Written on: June 26, 2017
When I started writing this reflection, my attention gradually turned from looking for other people’s reflections to the history of devotion to the Sacred Heart. As I was doing that, I heard a quiet voice in the back of my mind that eventually got loud enough that I had to pay attention to it. It was one of my friends, saying, “You sound like a professor.” So I stopped looking at the history. But then I thought, “Well?”
What surprised me was seeing how ancient devotion to the Heart of Jesus is. It goes back to the second century and St. Justin Martyr—“We’re carved out of his heart as from a rock.” Irenaeus of Lyons, who died in 202, spoke of “living water that flows to us from the Heart of Christ.”
We associate the Feast of the Sacred Heart with St. Margaret Mary Alacoque and her visions of Jesus’ Sacred Heart, but that wasn’t until the 1670s. Even before that, St. John Eudes worked for a celebration of the Sacred Heart, writing the Divine Office and Mass for the Feast. The first celebration of the feast day was in 1672, before Margaret Mary’s first vision in 1673.
The heart was considered the essence of the person. Jean-Jacques Olier, who founded the Sulpicians in the 1600s, had his heart preserved when he died, which was the custom in those days. As Father Lowell Glendon said to us thirty years ago:
“The corporeal heart came at that period to symbolize everything that was good and rich and deep about that person.”
Heart, as used in the Bible, encompasses quite a number of ideas. It means the center of physical being—Old Testament characters talked about hearts the way we talk about minds or brains. It means the hidden depths of a person’s outlook on life. When God sends Samuel to show God’s choice of a king for Israel from among Jesse’s sons, Samuel looks at the first son and thinks, That is one good-looking dude. He must be God’s chosen. But God says, Nope. Don’t judge by appearance. “People look at the outward appearance, but I look at the heart” (1Sam. 16, 7). Jeremiah says that, “ God tests the hearts of people.” In 1 Corinthians and Romans, Paul writes about the hidden counsels of the heart. So when we speak of the Sacred Heart as the expression of God’s love, we are only partly right. The heart really reflects someone’s interior life. Father Glendon says,
“Cardinal Berulle, our own (Sulpician) Father Jean-Jacques Olier, John Eudes, and others who were part of the French school saw in the Sacred Heart a symbol of the interior life of Jesus. And it wasn’t even just primarily love. . . it was all of that reality that we would call today the spiritual life, the inner life, the secret deep recesses of his spirit. It was everything by which Jesus stood in union with God and everything that Jesus brought to his life and ministry, to his death and resurrection. All of that wonder—the consciousness of Jesus would be the way we put it today.”

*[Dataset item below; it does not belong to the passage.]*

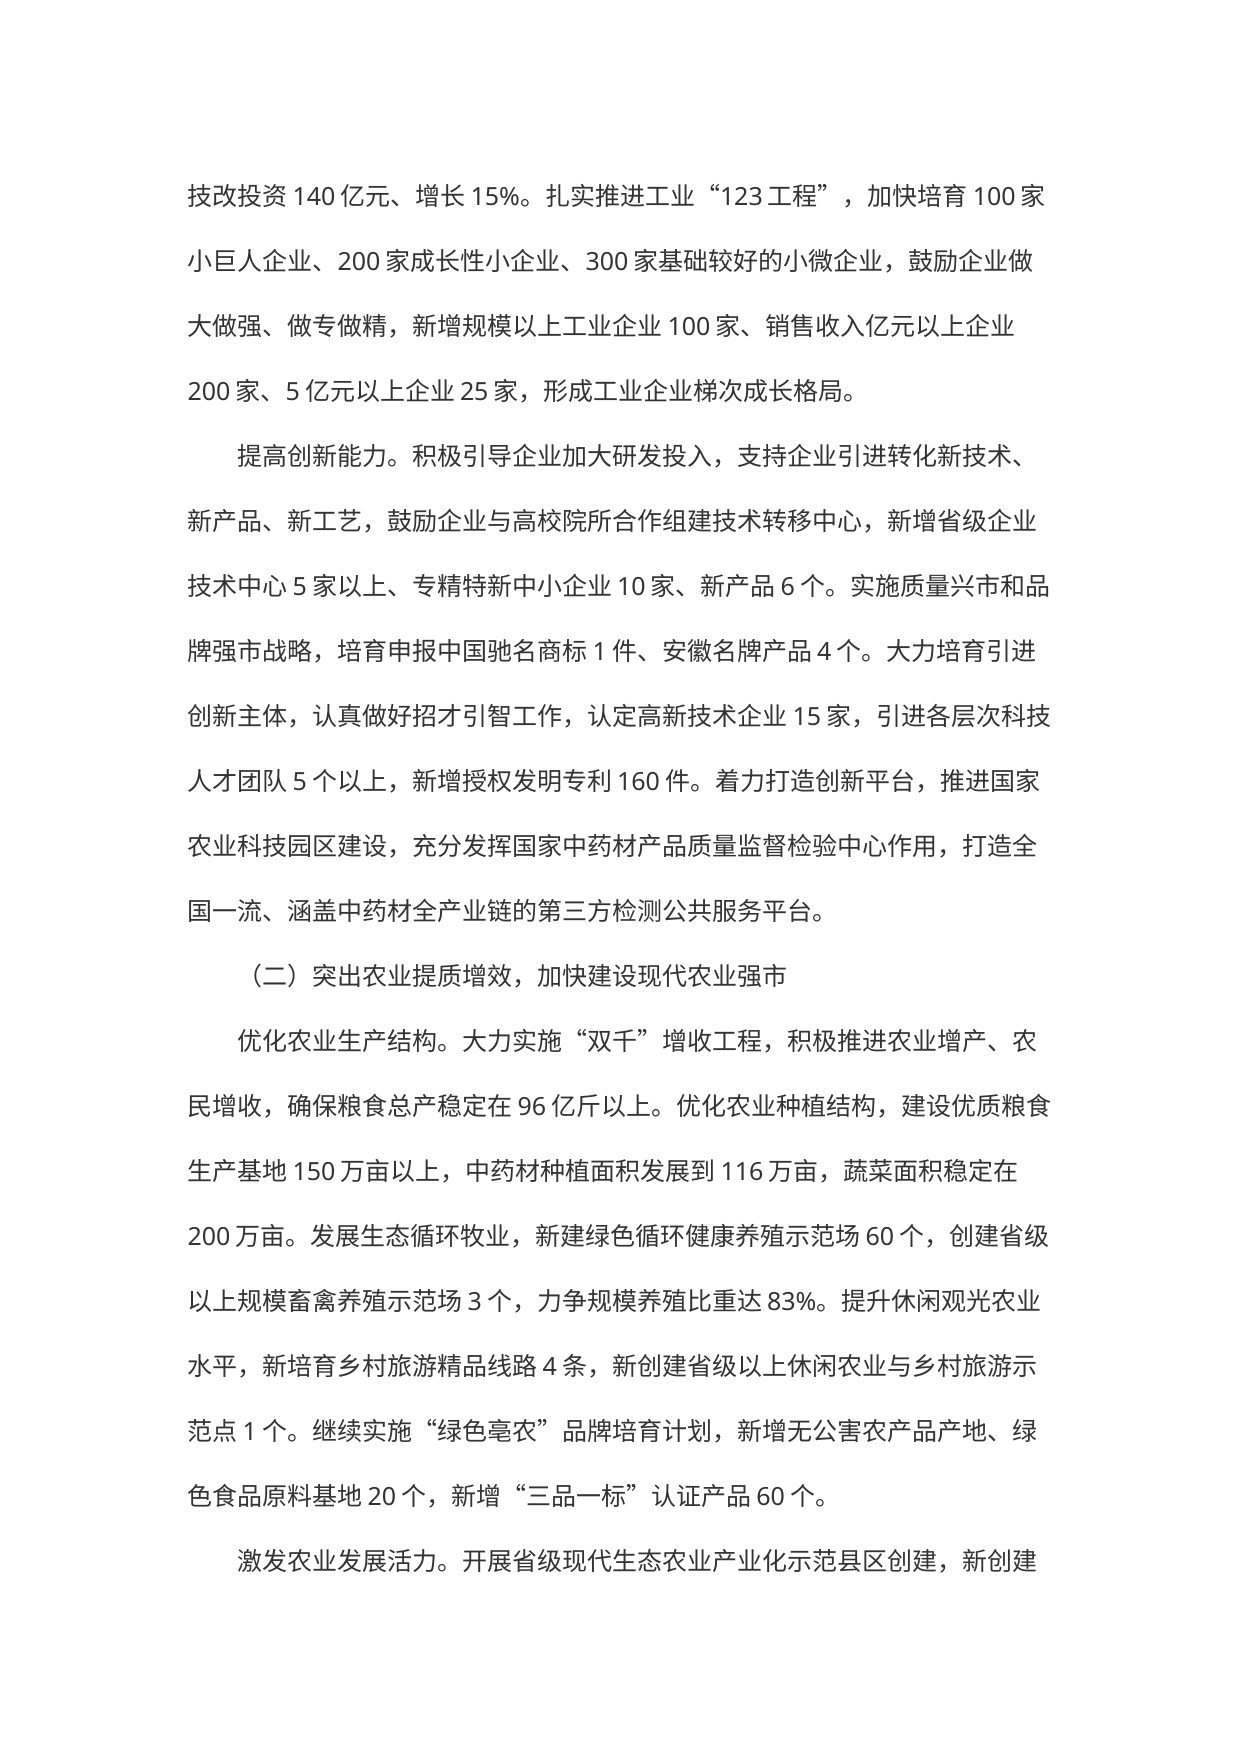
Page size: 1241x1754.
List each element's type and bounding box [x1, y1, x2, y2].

That’s the tradition that came down through the French school. Father Normant, a Sulpician himself, would have viewed the Sacred Heart like that, as would the Ursulines who educated Marguerite. So it’s likely that that was her attitude toward the Sacred Heart, also.
So if we want to celebrate the feast rightly, we need to reflect on how Jesus saw the world. Think about:
In today’s second reading, John tells us,
“Beloved, if God so loved us, we also must love one another. . . If we love one another, God remains in us, and his love is brought to perfection in us.”
Sister Julia said it well in her letter for this feast day:
“Let us celebrate our call to “put on the mind and heart of Jesus” each day as we rise to minister to the needs of creation through contemplation, presence and actions.”
As we continue to learn to see as Jesus saw, we can’t help but lavish God’s love on those in our lives and become more fearless in living out our lives in God.